▶ _Exercise_: Format the part of the records that runs from the start through the line containing "existence, or his responsiveness." as a Markdown table with two columns, Row and Line, where Row gives a running number and Line gives the line's text. Leave out blank lines.

▶ _Records provided_:
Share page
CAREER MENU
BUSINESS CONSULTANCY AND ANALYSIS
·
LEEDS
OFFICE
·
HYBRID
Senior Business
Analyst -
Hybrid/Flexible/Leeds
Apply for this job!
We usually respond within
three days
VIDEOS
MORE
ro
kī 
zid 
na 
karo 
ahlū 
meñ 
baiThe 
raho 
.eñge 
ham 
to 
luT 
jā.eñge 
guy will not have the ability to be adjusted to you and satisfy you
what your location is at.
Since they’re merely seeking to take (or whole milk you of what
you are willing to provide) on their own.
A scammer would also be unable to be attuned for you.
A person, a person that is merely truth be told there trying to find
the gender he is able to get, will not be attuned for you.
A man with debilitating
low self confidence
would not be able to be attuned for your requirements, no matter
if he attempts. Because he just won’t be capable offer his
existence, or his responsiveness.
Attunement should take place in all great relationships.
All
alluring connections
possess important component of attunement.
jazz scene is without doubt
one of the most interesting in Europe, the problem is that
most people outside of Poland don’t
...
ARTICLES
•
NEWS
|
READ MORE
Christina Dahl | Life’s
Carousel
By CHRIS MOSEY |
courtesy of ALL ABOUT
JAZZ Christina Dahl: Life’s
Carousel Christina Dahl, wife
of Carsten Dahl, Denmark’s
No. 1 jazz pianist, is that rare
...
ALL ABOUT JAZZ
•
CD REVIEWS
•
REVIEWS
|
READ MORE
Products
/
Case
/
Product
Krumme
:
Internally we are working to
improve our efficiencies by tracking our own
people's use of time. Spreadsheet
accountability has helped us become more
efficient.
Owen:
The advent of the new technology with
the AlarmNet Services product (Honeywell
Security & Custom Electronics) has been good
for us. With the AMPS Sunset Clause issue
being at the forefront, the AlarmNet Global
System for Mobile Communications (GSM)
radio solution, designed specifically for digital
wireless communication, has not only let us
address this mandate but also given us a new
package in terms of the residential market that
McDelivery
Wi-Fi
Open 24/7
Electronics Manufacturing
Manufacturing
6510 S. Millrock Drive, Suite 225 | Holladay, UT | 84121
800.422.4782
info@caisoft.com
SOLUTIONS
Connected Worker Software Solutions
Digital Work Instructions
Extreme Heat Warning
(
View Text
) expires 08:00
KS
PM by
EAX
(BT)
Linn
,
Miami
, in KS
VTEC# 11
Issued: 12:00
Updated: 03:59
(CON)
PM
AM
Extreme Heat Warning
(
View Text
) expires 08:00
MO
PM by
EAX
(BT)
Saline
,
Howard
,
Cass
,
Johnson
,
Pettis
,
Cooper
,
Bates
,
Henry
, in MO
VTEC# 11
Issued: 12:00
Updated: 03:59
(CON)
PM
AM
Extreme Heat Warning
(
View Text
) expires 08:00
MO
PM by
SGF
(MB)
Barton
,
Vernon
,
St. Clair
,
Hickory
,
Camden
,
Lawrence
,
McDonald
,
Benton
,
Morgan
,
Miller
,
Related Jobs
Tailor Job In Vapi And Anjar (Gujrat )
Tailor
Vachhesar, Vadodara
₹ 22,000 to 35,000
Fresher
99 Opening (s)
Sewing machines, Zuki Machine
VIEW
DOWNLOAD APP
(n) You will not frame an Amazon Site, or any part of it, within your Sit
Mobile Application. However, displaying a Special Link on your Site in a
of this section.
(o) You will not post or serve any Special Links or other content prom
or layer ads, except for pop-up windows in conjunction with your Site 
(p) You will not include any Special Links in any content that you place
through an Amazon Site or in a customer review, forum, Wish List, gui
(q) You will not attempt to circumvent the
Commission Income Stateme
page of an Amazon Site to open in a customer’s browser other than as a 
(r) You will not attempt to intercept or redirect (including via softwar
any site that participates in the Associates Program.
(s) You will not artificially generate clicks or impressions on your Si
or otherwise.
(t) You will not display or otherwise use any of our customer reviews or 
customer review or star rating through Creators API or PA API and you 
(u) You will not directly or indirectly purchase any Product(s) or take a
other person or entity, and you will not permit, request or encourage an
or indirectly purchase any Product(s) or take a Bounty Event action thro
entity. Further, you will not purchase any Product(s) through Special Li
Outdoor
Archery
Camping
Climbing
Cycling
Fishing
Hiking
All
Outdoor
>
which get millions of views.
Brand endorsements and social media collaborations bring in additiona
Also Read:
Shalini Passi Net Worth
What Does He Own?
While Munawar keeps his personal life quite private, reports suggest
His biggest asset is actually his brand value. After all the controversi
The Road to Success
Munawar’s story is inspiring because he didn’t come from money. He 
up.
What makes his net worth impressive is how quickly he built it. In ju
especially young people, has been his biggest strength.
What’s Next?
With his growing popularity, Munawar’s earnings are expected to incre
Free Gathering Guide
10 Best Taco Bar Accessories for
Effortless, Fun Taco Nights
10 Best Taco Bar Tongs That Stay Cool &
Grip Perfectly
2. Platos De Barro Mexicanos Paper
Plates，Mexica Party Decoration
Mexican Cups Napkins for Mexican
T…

▶ _Task solution_:
| Row | Line |
|---|---|
| 1 | Share page |
| 2 | CAREER MENU |
| 3 | BUSINESS CONSULTANCY AND ANALYSIS |
| 4 | · |
| 5 | LEEDS |
| 6 | OFFICE |
| 7 | · |
| 8 | HYBRID |
| 9 | Senior Business |
| 10 | Analyst - |
| 11 | Hybrid/Flexible/Leeds |
| 12 | Apply for this job! |
| 13 | We usually respond within |
| 14 | three days |
| 15 | VIDEOS |
| 16 | MORE |
| 17 | ro |
| 18 | kī  |
| 19 | zid  |
| 20 | na  |
| 21 | karo  |
| 22 | ahlū  |
| 23 | meñ  |
| 24 | baiThe  |
| 25 | raho  |
| 26 | .eñge  |
| 27 | ham  |
| 28 | to  |
| 29 | luT  |
| 30 | jā.eñge  |
| 31 | guy will not have the ability to be adjusted to you and satisfy you |
| 32 | what your location is at. |
| 33 | Since they’re merely seeking to take (or whole milk you of what |
| 34 | you are willing to provide) on their own. |
| 35 | A scammer would also be unable to be attuned for you. |
| 36 | A person, a person that is merely truth be told there trying to find |
| 37 | the gender he is able to get, will not be attuned for you. |
| 38 | A man with debilitating |
| 39 | low self confidence |
| 40 | would not be able to be attuned for your requirements, no matter |
| 41 | if he attempts. Because he just won’t be capable offer his |
| 42 | existence, or his responsiveness. |